= Beginning of Section =
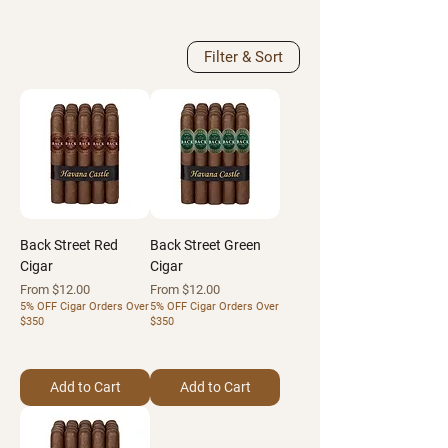
Filter & Sort
Back Street Red
Back Street Green
Cigar
Cigar
Sale Price
Sale Price
From
$12.00
From
$12.00
5% OFF Cigar Orders Over
5% OFF Cigar Orders Over
$350
$350
Add to Cart
Add to Cart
= End of Section =
● PROBLEM STATEMENT
Write out every line of text from the records above, keeping each line as it appears, and leave the pictures out.

● TASK OUTPUT
Filter & Sort
Back Street Red
Back Street Green
Cigar
Cigar
Sale Price
Sale Price
From
$12.00
From
$12.00
5% OFF Cigar Orders Over
5% OFF Cigar Orders Over
$350
$350
Add to Cart
Add to Cart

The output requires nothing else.